What you return must match the records below exactly, apart from the omitted pictures.

(Records from a data collection)
-------

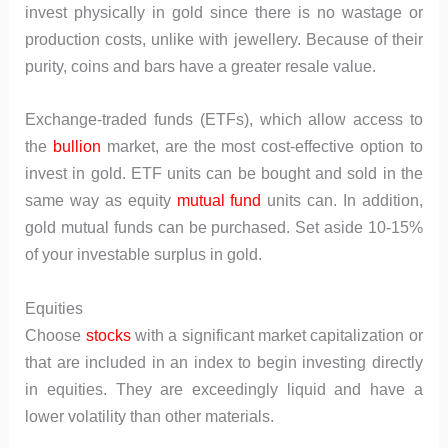
invest physically in gold since there is no wastage or
production costs, unlike with jewellery. Because of their
purity, coins and bars have a greater resale value.
Exchange-traded funds (ETFs), which allow access to
the
bullion
market, are the most cost-effective option to
invest in gold. ETF units can be bought and sold in the
same way as equity
mutual fund
units can. In addition,
gold mutual funds can be purchased. Set aside 10-15%
of your investable surplus in gold.
Equities
Choose
stocks
with a significant market capitalization or
that are included in an index to begin investing directly
in equities. They are exceedingly liquid and have a
lower volatility than other materials.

-------

:: THE ANSWER ::
invest physically in gold since there is no wastage or
production costs, unlike with jewellery. Because of their
purity, coins and bars have a greater resale value.
Exchange-traded funds (ETFs), which allow access to
the
bullion
market, are the most cost-effective option to
invest in gold. ETF units can be bought and sold in the
same way as equity
mutual fund
units can. In addition,
gold mutual funds can be purchased. Set aside 10-15%
of your investable surplus in gold.
Equities
Choose
stocks
with a significant market capitalization or
that are included in an index to begin investing directly
in equities. They are exceedingly liquid and have a
lower volatility than other materials.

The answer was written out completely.